**** DOCUMENT SECTION
This work addresses the inefficiency of existing video understanding methods in processing long videos, their reliance on handcrafted pipelines, and their inability to support query-driven adaptive comprehension. To overcome these limitations, the authors propose EVA, an end-to-end video agent that introduces, for the first time, a planning-first iterative reasoning framework following a “summarize–plan–act–reflect” cycle, enabling autonomous decisions on what to watch, when, and how. EVA is trained via a three-stage paradigm—supervised fine-tuning (SFT), Kahneman-Tversky optimization (KTO), and generalized reward policy optimization (GRPO)—leveraging high-quality multi-stage data. Evaluated across six video understanding benchmarks, EVA substantially outperforms general-purpose multimodal large language models by 6–12% and further advances state-of-the-art adaptive agent approaches by an additional 1–3%.

Video understanding with multimodal large language models (MLLMs) remains challenging due to the long token sequences of videos, which contain extensive temporal dependencies and redundant frames. Existing approaches typically treat MLLMs as passive recognizers, processing entire videos or uniformly sampled frames without adaptive reasoning. Recent agent-based methods introduce external tools, yet still depend on manually designed workflows and perception-first strategies, resulting in inefficiency on long videos. We present EVA, an Efficient Reinforcement Learning framework for End-to-End Video Agent, which enables planning-before-perception through iterative summary-plan-action-reflection reasoning. EVA autonomously decides what to watch, when to watch, and how to watch, achieving query-driven and efficient video understanding. To train such agents, we design a simple yet effective three-stage learning pipeline - comprising supervised fine-tuning (SFT), Kahneman-Tversky Optimization (KTO), and Generalized Reward Policy Optimization (GRPO) - that bridges supervised imitation and reinforcement learning. We further construct high-quality datasets for each stage, supporting stable and reproducible training. We evaluate EVA on six video understanding benchmarks, demonstrating its comprehensive capabilities. Compared with existing baselines, EVA achieves a substantial improvement of 6-12% over general MLLM baselines and a further 1-3% gain over prior adaptive agent methods. Our code and model are available at https://github.com/wangruohui/EfficientVideoAgent.
********
**** LISTING
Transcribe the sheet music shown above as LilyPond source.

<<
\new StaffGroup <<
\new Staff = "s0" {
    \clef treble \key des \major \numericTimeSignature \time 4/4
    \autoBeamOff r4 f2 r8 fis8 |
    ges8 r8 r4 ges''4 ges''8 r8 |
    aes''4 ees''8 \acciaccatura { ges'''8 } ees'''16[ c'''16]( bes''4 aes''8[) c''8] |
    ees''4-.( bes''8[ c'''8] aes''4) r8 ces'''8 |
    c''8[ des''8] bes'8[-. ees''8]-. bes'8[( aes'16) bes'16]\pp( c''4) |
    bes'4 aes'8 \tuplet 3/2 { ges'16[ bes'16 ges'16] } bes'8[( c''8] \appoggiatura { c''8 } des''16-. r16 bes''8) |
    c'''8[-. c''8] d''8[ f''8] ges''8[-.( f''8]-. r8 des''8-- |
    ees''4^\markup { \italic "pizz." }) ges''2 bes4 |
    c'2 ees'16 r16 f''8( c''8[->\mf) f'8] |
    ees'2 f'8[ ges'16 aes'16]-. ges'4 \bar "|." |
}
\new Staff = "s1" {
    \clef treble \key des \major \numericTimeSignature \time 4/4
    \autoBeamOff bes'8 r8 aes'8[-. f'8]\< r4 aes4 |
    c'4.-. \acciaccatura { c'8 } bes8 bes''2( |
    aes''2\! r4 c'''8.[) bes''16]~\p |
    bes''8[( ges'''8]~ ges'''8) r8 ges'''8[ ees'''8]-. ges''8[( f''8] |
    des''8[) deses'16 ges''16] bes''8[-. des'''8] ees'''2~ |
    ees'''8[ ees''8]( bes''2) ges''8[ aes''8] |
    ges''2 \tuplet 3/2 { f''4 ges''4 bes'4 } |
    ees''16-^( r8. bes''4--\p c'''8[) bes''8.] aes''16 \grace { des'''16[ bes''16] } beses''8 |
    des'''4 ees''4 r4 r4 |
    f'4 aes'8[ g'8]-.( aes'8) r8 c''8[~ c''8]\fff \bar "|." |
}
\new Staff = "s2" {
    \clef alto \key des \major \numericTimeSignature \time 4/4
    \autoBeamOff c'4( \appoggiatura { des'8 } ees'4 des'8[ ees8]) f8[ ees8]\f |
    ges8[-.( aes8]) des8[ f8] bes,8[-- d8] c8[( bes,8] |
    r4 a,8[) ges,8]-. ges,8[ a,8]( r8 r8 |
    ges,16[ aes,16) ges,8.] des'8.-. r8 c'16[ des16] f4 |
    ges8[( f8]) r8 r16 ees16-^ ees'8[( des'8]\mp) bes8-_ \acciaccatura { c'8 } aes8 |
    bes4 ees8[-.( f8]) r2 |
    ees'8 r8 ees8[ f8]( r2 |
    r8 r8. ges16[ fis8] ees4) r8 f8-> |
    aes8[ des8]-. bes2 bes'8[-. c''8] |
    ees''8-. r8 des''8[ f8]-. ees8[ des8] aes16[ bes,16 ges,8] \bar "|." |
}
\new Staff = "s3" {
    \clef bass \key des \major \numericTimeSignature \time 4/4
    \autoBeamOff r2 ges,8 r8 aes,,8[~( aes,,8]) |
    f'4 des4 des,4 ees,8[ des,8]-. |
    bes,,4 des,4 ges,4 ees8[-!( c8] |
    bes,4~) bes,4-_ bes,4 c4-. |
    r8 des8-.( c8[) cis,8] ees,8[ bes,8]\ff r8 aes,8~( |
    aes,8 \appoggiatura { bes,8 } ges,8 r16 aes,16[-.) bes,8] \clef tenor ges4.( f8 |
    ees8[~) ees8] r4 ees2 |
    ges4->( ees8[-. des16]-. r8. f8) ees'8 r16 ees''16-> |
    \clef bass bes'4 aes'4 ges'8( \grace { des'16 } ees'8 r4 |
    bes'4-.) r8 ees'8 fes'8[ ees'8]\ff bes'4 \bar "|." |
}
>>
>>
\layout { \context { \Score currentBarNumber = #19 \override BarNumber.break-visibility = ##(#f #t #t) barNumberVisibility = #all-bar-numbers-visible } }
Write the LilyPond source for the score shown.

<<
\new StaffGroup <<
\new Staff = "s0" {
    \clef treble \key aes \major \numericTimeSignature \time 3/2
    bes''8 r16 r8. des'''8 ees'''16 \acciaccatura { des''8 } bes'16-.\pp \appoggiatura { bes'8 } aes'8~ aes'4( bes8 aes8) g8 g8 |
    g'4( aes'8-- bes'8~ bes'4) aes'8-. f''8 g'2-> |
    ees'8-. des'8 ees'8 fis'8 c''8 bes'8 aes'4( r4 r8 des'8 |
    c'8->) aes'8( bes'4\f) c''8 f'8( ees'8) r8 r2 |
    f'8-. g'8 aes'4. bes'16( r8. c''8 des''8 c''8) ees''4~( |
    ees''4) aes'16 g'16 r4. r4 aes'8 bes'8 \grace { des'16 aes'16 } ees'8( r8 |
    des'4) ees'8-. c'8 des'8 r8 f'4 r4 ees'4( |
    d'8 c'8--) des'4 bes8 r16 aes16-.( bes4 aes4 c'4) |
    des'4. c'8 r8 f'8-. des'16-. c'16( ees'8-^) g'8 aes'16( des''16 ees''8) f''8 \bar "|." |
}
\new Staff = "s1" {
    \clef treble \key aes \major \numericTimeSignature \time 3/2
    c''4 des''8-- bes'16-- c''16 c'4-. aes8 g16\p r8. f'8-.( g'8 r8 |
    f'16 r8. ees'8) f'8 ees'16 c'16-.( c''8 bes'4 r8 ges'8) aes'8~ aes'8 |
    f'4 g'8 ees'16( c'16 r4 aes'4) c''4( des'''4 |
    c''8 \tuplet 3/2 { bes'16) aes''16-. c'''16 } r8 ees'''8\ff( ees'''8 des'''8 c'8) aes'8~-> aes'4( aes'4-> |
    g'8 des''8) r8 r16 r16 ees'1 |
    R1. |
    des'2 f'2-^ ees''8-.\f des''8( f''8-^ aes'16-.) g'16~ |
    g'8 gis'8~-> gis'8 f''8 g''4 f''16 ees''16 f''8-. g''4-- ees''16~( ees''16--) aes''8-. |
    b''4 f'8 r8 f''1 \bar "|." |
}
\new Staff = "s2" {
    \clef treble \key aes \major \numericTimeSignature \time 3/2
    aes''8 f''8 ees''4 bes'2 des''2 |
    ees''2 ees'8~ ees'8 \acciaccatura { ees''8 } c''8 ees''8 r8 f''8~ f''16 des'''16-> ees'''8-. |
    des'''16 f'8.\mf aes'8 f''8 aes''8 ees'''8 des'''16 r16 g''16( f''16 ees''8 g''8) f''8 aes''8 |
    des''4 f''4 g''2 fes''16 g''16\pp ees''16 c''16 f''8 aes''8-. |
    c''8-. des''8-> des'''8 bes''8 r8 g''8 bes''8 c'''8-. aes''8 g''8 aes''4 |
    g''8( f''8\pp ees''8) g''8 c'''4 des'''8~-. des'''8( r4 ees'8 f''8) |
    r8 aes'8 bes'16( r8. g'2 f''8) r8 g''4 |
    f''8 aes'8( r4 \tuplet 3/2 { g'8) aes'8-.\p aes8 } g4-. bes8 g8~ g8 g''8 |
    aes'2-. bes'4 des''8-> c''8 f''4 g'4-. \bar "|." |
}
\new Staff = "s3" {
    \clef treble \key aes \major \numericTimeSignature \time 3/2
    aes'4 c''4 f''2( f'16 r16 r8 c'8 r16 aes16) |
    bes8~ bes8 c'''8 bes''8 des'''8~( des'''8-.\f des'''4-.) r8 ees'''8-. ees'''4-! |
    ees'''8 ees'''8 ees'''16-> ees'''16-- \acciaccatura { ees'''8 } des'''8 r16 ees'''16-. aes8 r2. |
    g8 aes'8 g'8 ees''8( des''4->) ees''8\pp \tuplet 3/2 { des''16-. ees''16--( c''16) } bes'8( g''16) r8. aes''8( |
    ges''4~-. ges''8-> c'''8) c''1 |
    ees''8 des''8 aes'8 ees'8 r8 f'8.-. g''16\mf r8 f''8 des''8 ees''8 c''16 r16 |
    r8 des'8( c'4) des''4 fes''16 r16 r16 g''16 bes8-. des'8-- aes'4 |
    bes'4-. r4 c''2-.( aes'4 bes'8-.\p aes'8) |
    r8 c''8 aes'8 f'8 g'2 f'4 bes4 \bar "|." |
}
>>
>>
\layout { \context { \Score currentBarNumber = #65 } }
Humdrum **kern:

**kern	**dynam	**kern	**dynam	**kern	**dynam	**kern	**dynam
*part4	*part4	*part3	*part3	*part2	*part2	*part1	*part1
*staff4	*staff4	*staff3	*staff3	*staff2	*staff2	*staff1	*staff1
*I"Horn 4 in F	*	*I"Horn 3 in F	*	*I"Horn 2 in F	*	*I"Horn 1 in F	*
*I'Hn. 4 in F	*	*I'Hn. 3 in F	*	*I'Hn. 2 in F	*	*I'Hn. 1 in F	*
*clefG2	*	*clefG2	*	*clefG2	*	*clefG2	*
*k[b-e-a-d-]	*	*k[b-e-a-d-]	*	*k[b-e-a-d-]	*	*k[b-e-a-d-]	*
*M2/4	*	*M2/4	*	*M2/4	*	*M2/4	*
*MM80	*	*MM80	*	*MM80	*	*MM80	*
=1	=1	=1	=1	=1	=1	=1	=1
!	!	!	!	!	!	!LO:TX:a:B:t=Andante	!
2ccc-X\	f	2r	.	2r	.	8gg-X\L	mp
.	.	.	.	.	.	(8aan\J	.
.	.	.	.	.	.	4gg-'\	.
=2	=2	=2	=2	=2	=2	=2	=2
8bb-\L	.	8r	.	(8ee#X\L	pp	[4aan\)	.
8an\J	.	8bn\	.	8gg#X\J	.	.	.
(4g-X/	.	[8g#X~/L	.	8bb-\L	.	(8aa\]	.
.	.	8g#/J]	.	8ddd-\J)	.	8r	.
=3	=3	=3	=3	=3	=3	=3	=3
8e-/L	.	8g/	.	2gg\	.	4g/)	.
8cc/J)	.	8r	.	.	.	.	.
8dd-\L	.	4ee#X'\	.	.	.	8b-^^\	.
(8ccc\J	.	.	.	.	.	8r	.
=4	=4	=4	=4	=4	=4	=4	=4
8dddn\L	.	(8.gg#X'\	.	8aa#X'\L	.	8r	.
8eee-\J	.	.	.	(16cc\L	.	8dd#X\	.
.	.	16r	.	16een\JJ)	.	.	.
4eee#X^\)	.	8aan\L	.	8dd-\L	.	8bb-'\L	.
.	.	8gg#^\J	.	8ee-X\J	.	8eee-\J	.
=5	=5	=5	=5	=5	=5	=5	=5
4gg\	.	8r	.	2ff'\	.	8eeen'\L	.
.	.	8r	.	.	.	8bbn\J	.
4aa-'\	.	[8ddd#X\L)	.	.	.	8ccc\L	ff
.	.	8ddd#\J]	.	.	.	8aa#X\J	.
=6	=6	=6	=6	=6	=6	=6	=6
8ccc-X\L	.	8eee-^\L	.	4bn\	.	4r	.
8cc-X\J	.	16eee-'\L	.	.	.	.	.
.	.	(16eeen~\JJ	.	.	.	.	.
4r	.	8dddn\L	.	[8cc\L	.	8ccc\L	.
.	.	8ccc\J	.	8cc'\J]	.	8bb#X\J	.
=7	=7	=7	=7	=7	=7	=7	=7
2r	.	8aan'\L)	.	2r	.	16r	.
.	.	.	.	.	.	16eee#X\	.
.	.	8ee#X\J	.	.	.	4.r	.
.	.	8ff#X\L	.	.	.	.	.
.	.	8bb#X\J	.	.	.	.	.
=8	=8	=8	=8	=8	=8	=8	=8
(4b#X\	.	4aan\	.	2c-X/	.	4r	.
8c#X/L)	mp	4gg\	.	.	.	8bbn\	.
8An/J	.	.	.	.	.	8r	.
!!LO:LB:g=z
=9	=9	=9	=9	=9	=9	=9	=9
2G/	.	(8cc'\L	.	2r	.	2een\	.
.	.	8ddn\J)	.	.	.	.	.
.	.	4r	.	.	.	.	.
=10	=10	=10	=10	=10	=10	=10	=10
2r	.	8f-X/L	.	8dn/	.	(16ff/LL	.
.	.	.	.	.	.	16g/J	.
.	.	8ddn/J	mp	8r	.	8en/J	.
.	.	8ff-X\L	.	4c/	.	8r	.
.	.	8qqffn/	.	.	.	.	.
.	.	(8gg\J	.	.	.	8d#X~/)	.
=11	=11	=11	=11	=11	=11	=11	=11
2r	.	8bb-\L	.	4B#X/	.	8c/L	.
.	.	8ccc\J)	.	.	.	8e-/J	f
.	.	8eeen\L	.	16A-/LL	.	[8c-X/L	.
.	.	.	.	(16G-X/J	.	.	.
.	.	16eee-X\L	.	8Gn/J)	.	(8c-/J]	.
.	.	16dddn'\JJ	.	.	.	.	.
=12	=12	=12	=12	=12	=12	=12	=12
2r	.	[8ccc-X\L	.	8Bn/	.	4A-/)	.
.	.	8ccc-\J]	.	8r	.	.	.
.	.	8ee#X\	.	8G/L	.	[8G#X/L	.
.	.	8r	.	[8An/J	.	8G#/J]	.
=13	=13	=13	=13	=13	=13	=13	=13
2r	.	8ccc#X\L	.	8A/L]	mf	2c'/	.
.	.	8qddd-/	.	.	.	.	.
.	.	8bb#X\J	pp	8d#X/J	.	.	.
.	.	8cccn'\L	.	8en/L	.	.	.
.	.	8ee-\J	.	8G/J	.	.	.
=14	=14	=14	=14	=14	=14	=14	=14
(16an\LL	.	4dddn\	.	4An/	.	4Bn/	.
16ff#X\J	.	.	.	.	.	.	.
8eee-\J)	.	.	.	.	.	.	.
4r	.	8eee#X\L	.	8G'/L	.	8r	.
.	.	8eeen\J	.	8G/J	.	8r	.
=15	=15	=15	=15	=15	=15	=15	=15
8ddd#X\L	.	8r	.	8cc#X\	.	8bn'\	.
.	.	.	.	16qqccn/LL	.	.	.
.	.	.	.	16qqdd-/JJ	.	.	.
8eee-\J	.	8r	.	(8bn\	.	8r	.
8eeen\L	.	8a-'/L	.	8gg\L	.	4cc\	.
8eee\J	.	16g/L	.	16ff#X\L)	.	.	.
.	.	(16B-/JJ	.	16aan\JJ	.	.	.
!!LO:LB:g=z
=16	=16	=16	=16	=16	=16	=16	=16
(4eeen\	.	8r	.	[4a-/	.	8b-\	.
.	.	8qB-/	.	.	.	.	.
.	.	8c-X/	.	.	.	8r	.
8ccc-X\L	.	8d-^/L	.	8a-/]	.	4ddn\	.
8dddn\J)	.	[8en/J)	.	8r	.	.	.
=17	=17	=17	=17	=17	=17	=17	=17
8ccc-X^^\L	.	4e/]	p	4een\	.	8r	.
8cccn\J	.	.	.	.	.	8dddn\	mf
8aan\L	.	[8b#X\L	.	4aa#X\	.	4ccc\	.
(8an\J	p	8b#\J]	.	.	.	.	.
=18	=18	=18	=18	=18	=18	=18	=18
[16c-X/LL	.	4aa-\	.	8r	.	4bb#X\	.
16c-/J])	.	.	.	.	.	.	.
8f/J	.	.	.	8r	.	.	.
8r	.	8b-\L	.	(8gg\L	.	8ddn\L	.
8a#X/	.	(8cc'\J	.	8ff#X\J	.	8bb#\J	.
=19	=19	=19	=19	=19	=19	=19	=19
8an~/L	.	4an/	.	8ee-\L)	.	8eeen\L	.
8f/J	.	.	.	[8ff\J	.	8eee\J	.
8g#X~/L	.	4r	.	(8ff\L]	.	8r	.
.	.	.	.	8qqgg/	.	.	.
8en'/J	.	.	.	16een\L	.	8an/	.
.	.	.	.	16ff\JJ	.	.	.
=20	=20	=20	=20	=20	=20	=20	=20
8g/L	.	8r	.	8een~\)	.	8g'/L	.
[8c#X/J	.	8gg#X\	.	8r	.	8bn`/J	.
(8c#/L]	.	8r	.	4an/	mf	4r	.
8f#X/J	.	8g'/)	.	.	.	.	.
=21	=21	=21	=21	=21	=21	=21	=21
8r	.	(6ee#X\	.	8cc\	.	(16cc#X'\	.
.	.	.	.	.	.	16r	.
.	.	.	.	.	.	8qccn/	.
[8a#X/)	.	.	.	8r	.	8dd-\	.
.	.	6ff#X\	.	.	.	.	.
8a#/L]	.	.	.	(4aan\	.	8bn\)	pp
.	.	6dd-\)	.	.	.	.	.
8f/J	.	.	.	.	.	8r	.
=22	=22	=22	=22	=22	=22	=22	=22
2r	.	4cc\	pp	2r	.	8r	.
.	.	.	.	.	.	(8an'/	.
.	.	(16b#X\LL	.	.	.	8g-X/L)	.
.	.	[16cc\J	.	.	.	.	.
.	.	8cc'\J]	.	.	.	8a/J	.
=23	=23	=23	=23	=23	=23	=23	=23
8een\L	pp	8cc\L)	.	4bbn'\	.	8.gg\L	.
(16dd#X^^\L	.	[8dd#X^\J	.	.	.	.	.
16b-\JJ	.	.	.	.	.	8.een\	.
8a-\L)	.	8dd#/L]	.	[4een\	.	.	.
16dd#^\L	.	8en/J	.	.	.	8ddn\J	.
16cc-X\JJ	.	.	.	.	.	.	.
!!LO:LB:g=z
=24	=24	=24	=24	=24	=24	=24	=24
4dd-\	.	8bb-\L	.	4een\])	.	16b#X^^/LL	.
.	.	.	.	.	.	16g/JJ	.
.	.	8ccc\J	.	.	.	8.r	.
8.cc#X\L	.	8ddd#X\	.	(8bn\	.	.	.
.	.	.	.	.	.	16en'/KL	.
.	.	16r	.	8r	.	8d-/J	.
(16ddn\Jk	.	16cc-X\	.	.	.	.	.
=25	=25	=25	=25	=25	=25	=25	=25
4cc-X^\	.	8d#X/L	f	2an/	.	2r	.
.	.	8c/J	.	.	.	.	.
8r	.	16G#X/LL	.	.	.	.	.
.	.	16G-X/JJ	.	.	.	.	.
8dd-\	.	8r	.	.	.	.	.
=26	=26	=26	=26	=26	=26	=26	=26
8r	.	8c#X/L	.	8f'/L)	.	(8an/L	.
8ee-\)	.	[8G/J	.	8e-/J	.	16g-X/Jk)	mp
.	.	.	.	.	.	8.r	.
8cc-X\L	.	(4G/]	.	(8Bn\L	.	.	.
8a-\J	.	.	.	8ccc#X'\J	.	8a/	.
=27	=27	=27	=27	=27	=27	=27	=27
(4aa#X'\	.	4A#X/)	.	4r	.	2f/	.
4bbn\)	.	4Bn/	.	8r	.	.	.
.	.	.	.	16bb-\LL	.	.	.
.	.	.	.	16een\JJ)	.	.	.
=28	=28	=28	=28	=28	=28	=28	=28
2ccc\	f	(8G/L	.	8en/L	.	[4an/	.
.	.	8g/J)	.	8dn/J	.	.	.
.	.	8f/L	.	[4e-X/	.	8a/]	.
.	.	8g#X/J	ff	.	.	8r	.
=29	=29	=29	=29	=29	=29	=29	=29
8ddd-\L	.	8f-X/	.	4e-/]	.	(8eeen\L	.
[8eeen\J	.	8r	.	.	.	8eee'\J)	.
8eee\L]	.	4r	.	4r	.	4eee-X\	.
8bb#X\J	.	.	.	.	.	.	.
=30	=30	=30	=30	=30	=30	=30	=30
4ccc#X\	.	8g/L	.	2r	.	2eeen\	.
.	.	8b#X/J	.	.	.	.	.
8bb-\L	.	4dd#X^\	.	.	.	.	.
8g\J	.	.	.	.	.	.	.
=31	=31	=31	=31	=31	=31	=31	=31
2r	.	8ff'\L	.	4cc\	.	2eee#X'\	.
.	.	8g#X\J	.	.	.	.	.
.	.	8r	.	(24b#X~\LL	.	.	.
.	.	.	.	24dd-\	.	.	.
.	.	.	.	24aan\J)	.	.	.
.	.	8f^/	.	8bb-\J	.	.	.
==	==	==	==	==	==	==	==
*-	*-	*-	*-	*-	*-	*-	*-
********
=== EXERCISE INSTRUCTIONS ===
According to the EVA write-up, by how much does EVA outperform general-purpose multimodal large language models? The items were taken from a different source than the text.

=== EXERCISE SOLUTION ===
By 6–12%.